Trobar Clus refers to an obscure form of 12th century poetry and troubadour style, originally developed by Gascon poet-musician Marcabru. I discovered this hidden and secret style when I was learning about the roots and history of troubadours. I felt that Trobar Clus was something which I could relate to; not by directly following its origins, but doing it in my own way. Therefore I decided to build the whole album concept around the Trobar Clus theme.

The reactions have been good. Nothing huge, but then again it is Trobar Clus — a performance made for a “closed form”, to be found by those who seek to find it.



What’s going on with your other projects?

My death metal band Cynabare Urne is getting ready to re-release its first two-song recording Fire the Torches in 10” vinyl form on Helter Skelter / Regain Records. We have also recorded a 4-track 12” vinyl EP recording. We are expecting to release more information on that soon.



Saattue released its third album Kärsimysnäytelmä last year on Endless Desperation Productions. We might do some shows in Finland, or we might not.



Do you have a musical vision that you haven’t been able to realize for technical or financial reasons – or an idea of what music itself could be beyond its current form?

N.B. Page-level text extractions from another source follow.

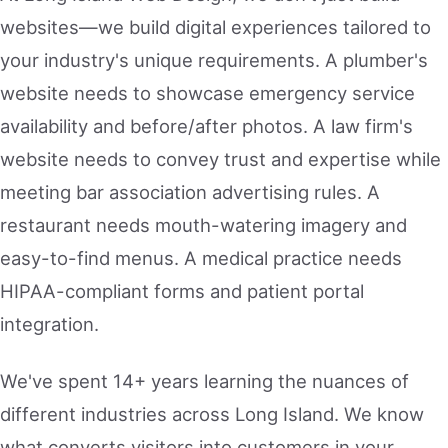
websites—we build digital experiences tailored to
your industry's unique requirements. A plumber's
website needs to showcase emergency service
availability and before/after photos. A law firm's
website needs to convey trust and expertise while
meeting bar association advertising rules. A
restaurant needs mouth-watering imagery and
easy-to-find menus. A medical practice needs
HIPAA-compliant forms and patient portal
integration.
We've spent 14+ years learning the nuances of
different industries across Long Island. We know
what converts visitors into customers in your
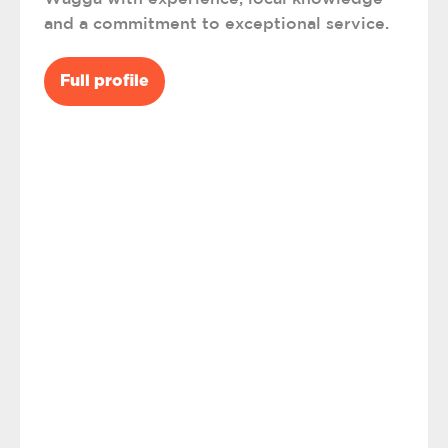
and a commitment to exceptional service.
Full profile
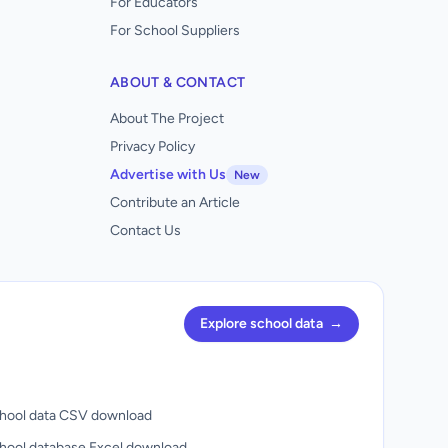
For Educators
For School Suppliers
ABOUT & CONTACT
About The Project
Privacy Policy
Advertise with Us
New
Contribute an Article
Contact Us
Explore school data
→
hool data CSV download
hool database Excel download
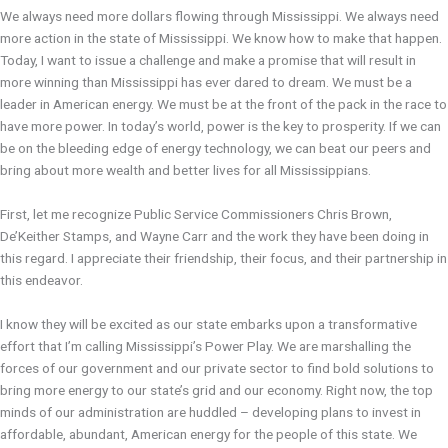
We always need more dollars flowing through Mississippi. We always need
more action in the state of Mississippi. We know how to make that happen.
Today, I want to issue a challenge and make a promise that will result in
more winning than Mississippi has ever dared to dream. We must be a
leader in American energy. We must be at the front of the pack in the race to
have more power. In today’s world, power is the key to prosperity. If we can
be on the bleeding edge of energy technology, we can beat our peers and
bring about more wealth and better lives for all Mississippians.
First, let me recognize Public Service Commissioners Chris Brown,
De’Keither Stamps, and Wayne Carr and the work they have been doing in
this regard. I appreciate their friendship, their focus, and their partnership in
this endeavor.
I know they will be excited as our state embarks upon a transformative
effort that I’m calling Mississippi’s Power Play. We are marshalling the
forces of our government and our private sector to find bold solutions to
bring more energy to our state’s grid and our economy. Right now, the top
minds of our administration are huddled – developing plans to invest in
affordable, abundant, American energy for the people of this state. We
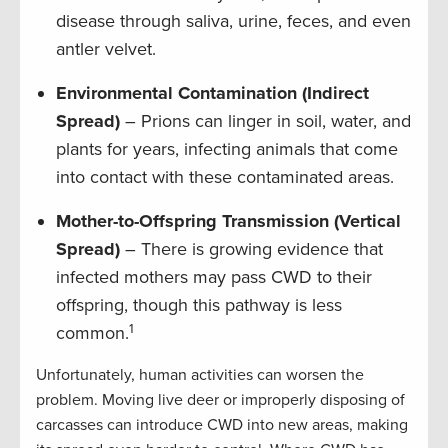
disease through saliva, urine, feces, and even
antler velvet.
Environmental Contamination (Indirect
Spread)
– Prions can linger in soil, water, and
plants for years, infecting animals that come
into contact with these contaminated areas.
Mother-to-Offspring Transmission (Vertical
Spread)
– There is growing evidence that
infected mothers may pass CWD to their
offspring, though this pathway is less
1
common.
Unfortunately, human activities can worsen the
problem. Moving live deer or improperly disposing of
carcasses can introduce CWD into new areas, making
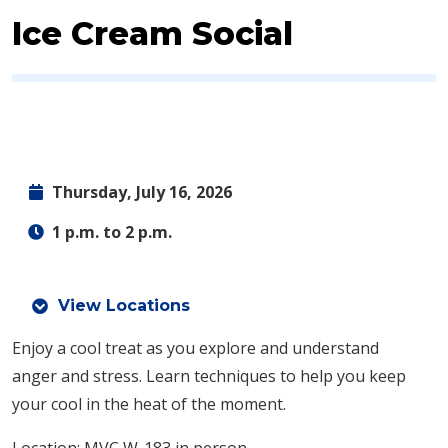
Ice Cream Social
Thursday, July 16, 2026
1 p.m. to 2 p.m.
View Locations
Enjoy a cool treat as you explore and understand
anger and stress. Learn techniques to help you keep
your cool in the heat of the moment.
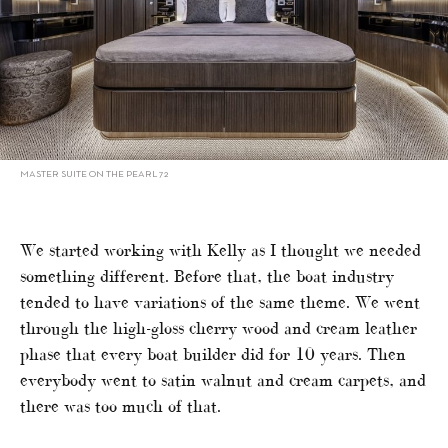
MASTER SUITE ON THE PEARL 72
We started working with Kelly as I thought we needed
something different. Before that, the boat industry
tended to have variations of the same theme. We went
through the high-gloss cherry wood and cream leather
phase that every boat builder did for 10 years. Then
everybody went to satin walnut and cream carpets, and
there was too much of that.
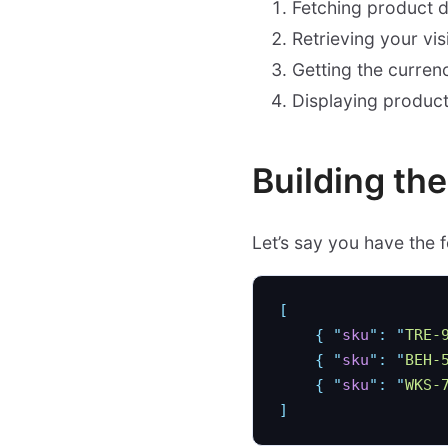
Fetching product da
Retrieving your vis
Getting the curre
Displaying product
Building th
Let’s say you have the 
[
    {
 "
sku
"
:
 "
TRE-
    {
 "
sku
"
:
 "
BEH-
    {
 "
sku
"
:
 "
WKS-
]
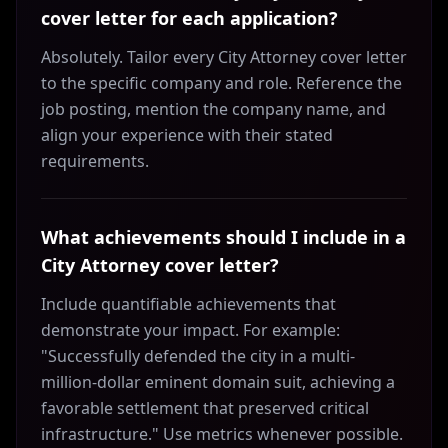
cover letter for each application?
Absolutely. Tailor every City Attorney cover letter
to the specific company and role. Reference the
job posting, mention the company name, and
align your experience with their stated
requirements.
What achievements should I include in a
City Attorney cover letter?
Include quantifiable achievements that
demonstrate your impact. For example:
"Successfully defended the city in a multi-
million-dollar eminent domain suit, achieving a
favorable settlement that preserved critical
infrastructure." Use metrics whenever possible.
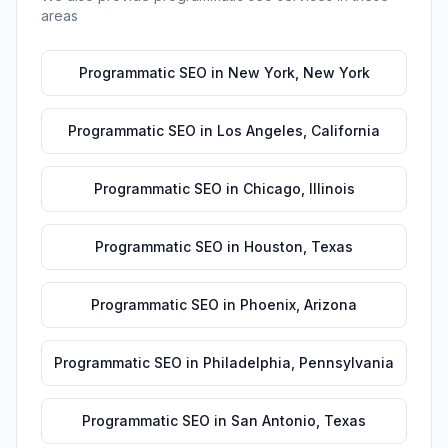
areas
Programmatic SEO
in
New York
,
New York
Programmatic SEO
in
Los Angeles
,
California
Programmatic SEO
in
Chicago
,
Illinois
Programmatic SEO
in
Houston
,
Texas
Programmatic SEO
in
Phoenix
,
Arizona
Programmatic SEO
in
Philadelphia
,
Pennsylvania
Programmatic SEO
in
San Antonio
,
Texas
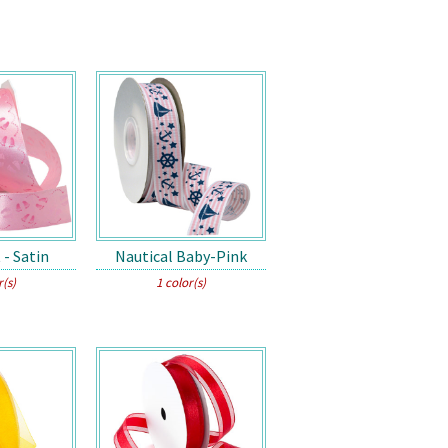
 - Satin
Nautical Baby-Pink
r(s)
1 color(s)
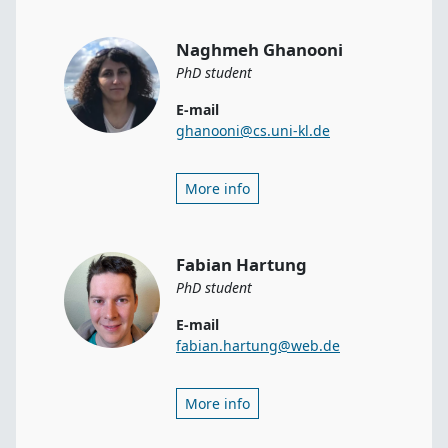
Naghmeh Ghanooni
PhD student
E-mail
ghanooni@cs.uni-kl.de
More info
Fabian Hartung
PhD student
E-mail
fabian.hartung@web.de
More info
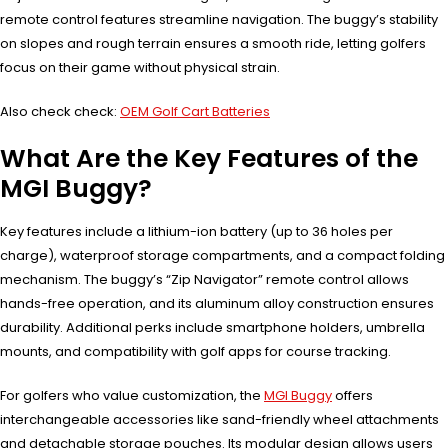
remote control features streamline navigation. The buggy’s stability
on slopes and rough terrain ensures a smooth ride, letting golfers
focus on their game without physical strain.
Also check check:
OEM Golf Cart Batteries
What Are the Key Features of the
MGI Buggy?
Key features include a lithium-ion battery (up to 36 holes per
charge), waterproof storage compartments, and a compact folding
mechanism. The buggy’s “Zip Navigator” remote control allows
hands-free operation, and its aluminum alloy construction ensures
durability. Additional perks include smartphone holders, umbrella
mounts, and compatibility with golf apps for course tracking.
For golfers who value customization, the
MGI Buggy
offers
interchangeable accessories like sand-friendly wheel attachments
and detachable storage pouches. Its modular design allows users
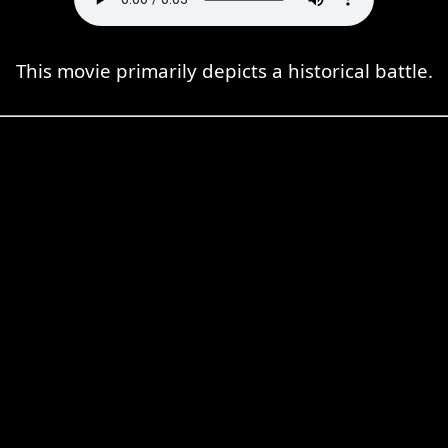
This movie primarily depicts a historical battle.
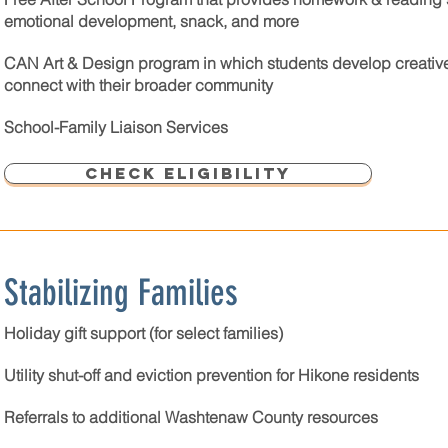
emotional development, snack, and more
CAN Art & Design program in which students develop creative s
connect with their broader community
School-Family Liaison Services
Check Eligibility
Stabilizing Families
Holiday gift support (for select families)
Utility shut-off and eviction prevention for Hikone residents
Referrals to additional Washtenaw County resources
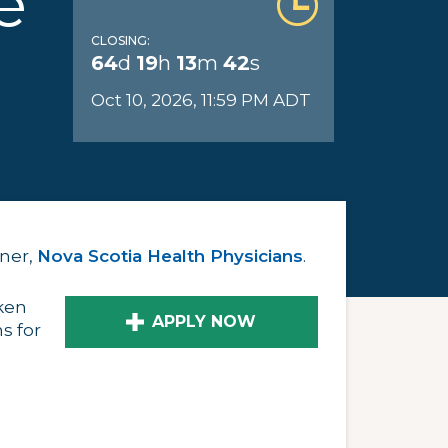
e
CLOSING:
64
d
19
h
13
m
41
s
Oct 10, 2026, 11:59 PM ADT
tner,
Nova Scotia Health Physicians
.
ken
APPLY NOW
s for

Hmm…Yeah. Since I am into traditional gothic rock and metal – I would love to do one REAL gothic metal album. Only very few people have succeeded on it in the past. A lot of people have failed while trying, including myself. Unfortunately, I lack the technical ability in some of the required fields to do it on my own.


What does the rest of 2017 have in store?

Horizon of the Mute is about to release a digital Transformation Process EP, which will include re-arranged Horizon of the Mute versions of two songs that I have written in the past for my previous bands. One of the tracks was originally written for 0xist in 2009 and the other one for Vergil in 2007.

In May Horizon of the Mute will be touring in Latvia, Estonia, Lithuania, Slovakia, Romania, and France. After this tour I will start to rehearse and record Horizon of the Mute’s second album. I have it pretty much written by now. I believe that in the summer we can also start rehearsing for Cynabare Urne’s first album release.





  1. There’s a section of my brain that’s still grieving over over the loss of 0 X í S T.
    Fortunately, another part of my brain goes “There, there. We still have Horizon of the Mute.”